The Canadian Human Rights Tribunal recently considered a complaint brought by a transgender man who uses masculine pronouns. He had also been accustomed to using a name which was different from his biological name. The tribunal referenced this name given at birth as a “deadname”. 1

The facts of the complaint involved more than the refusal of the company to use his preferred pronouns and name, an allegation which was proven. The case also showed that the employer harassed the complainant by subjecting him to verbal ridicule, sexual comments and touching.

He was awarded $3,000 against one individual respondent and $12,000 against the employer for personal damages and a further $3,000 for special compensation as allowed under the federal code.

On the issue of the use of the requested name and pronouns, the Tribunal noted that, as in this case, transgender employees, are entitled to respect for this request. It is a fundamental obligation owed to each employee.
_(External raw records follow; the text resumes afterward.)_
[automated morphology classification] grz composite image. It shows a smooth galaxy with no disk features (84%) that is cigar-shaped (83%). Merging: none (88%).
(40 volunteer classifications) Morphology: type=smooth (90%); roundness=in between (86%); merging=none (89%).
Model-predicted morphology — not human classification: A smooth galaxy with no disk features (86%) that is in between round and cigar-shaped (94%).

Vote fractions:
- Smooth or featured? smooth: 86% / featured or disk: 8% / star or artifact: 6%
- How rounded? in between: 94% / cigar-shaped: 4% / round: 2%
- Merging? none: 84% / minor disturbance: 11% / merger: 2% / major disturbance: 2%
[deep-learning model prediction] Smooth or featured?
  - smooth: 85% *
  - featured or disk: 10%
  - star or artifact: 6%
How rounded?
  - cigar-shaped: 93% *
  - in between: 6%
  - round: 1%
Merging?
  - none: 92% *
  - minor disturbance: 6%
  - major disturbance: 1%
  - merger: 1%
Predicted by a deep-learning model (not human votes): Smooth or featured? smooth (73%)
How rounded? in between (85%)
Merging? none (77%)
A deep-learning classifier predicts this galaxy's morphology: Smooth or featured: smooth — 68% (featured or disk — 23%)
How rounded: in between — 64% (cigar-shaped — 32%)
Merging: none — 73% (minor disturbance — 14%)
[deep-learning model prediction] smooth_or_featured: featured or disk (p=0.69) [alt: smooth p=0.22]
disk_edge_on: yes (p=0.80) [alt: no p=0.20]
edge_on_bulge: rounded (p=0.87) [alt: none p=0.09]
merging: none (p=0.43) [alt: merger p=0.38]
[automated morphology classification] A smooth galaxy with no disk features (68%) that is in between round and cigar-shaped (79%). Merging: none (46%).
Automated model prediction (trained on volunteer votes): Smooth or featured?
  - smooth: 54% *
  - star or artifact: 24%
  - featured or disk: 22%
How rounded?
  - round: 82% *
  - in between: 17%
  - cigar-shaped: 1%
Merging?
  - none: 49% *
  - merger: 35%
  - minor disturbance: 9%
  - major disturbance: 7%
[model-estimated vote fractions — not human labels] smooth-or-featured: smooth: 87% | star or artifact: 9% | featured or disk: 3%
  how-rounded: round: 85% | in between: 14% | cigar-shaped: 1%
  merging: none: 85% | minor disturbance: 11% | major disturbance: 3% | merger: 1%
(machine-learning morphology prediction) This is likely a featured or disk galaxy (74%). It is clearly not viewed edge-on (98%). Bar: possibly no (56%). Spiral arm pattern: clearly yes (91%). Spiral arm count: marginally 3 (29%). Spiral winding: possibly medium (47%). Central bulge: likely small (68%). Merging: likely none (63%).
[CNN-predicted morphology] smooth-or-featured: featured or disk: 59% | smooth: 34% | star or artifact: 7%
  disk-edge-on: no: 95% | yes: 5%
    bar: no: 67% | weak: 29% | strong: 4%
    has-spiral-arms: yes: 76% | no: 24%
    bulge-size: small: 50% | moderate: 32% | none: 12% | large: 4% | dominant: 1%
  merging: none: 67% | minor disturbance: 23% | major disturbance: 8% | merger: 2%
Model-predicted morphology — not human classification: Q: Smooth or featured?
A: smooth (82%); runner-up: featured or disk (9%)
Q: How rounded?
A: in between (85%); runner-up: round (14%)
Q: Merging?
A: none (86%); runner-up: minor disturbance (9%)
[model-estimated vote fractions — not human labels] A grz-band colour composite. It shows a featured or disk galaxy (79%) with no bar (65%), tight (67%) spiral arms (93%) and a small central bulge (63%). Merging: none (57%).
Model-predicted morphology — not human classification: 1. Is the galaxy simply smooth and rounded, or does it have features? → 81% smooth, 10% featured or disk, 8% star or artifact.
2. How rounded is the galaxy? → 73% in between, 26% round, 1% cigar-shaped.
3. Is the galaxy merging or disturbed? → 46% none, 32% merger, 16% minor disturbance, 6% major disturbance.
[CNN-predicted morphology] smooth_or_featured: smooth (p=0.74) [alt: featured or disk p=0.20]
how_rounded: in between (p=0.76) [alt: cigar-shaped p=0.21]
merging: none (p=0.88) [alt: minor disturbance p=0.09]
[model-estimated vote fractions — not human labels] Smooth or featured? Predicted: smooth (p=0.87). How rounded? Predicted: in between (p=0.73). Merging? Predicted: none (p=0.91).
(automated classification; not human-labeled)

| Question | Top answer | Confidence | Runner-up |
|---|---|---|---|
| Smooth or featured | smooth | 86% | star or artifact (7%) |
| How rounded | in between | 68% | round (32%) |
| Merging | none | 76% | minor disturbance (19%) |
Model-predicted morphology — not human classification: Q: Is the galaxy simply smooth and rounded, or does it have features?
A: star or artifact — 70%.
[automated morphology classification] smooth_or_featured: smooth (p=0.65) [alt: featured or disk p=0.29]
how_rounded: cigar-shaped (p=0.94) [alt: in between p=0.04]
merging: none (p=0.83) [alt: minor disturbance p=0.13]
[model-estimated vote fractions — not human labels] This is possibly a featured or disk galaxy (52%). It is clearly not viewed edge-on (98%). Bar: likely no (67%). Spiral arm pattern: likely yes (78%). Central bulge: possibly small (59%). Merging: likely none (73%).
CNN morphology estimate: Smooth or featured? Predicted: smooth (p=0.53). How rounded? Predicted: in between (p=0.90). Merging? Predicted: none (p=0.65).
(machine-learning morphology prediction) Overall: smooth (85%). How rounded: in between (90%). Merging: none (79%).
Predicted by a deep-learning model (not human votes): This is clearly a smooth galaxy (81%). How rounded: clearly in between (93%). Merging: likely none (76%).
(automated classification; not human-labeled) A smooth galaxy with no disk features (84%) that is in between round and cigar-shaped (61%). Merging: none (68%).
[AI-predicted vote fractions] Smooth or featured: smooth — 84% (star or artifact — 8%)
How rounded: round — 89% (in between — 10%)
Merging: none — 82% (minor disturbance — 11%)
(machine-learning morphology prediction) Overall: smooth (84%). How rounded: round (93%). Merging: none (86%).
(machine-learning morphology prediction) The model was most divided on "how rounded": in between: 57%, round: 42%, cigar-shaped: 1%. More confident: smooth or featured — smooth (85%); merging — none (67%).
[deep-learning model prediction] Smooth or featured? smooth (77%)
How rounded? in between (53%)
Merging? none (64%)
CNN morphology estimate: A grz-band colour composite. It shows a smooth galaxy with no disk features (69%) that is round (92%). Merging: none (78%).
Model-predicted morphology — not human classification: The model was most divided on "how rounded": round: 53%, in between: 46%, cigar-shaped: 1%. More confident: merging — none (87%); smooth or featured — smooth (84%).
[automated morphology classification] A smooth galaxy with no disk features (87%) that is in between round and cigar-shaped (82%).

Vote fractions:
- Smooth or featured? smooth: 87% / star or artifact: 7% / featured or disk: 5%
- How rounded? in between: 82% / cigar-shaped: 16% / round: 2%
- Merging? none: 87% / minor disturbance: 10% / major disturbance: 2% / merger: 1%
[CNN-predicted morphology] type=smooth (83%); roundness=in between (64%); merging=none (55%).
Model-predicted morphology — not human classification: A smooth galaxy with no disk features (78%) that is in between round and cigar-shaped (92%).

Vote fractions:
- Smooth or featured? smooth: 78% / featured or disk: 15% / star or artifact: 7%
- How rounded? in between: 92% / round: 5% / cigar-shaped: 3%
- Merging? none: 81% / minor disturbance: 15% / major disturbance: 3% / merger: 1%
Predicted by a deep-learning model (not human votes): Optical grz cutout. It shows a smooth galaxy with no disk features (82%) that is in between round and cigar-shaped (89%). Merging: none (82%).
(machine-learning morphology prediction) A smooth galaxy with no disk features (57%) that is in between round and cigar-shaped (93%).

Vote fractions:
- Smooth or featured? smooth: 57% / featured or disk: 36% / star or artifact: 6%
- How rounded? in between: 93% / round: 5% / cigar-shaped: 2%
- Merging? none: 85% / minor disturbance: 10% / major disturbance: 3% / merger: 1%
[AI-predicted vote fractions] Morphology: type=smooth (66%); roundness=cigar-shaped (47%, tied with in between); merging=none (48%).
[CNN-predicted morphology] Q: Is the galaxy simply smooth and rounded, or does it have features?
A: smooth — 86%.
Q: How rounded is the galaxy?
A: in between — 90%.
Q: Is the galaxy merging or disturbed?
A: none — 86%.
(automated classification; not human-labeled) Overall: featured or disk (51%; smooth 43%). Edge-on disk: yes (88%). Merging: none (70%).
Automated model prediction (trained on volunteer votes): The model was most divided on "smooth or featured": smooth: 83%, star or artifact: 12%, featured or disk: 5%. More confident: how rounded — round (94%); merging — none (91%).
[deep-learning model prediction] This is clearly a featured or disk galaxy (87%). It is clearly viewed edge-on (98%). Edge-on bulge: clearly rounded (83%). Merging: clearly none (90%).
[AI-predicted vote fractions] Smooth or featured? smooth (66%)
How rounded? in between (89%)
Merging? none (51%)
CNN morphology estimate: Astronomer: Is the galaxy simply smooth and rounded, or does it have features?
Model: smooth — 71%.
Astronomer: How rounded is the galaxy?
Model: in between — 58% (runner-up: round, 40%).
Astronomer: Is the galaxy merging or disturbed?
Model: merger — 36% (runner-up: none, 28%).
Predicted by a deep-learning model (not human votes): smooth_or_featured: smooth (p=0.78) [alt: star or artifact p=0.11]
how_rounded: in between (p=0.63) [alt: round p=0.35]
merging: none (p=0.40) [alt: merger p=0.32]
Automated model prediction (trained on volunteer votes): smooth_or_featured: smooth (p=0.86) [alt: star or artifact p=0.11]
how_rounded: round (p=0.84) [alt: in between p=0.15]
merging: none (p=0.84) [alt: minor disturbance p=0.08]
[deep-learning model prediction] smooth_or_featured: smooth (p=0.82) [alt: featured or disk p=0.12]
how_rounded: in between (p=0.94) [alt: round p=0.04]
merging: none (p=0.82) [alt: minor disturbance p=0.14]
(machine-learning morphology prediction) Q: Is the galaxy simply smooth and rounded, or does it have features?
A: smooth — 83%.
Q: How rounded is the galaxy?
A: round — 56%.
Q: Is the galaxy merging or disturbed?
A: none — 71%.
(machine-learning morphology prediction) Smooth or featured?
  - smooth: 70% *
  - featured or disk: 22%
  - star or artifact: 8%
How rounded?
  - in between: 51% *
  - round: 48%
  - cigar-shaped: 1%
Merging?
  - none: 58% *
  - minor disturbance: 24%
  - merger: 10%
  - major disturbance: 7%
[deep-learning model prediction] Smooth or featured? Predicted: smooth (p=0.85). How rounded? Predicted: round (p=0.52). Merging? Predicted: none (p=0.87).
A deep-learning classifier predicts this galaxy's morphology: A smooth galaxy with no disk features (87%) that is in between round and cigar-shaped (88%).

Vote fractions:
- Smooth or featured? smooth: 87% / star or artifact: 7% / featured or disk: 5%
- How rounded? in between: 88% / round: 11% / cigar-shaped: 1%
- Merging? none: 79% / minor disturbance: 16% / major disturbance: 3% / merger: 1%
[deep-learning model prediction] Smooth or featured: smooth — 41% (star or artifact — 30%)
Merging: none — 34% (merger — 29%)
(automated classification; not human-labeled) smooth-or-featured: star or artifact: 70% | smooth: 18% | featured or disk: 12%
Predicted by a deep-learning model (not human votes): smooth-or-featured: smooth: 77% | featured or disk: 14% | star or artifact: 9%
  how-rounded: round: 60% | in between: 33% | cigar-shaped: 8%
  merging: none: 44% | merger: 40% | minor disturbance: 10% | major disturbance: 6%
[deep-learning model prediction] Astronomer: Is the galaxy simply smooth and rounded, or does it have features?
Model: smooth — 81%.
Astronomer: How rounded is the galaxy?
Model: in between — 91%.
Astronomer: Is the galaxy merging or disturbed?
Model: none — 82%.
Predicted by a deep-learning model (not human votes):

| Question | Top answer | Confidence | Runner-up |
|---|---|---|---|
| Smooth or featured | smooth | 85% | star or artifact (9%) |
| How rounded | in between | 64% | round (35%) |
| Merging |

The Ontario tribunal considered a similar claim in its 2021 decision. 2 EN and the second complainant identified as non-binary trans persons, as did EN. Notwithstanding the request of each person to be referenced as they/them, the proprietor persistently misgendered each of them. He also referred to each person as “trannies” in conversations with third parties. They were each awarded $10,000. There was also a finding that the complaints were not properly investigated.

Neither the corporate or personal respondent defended the claim.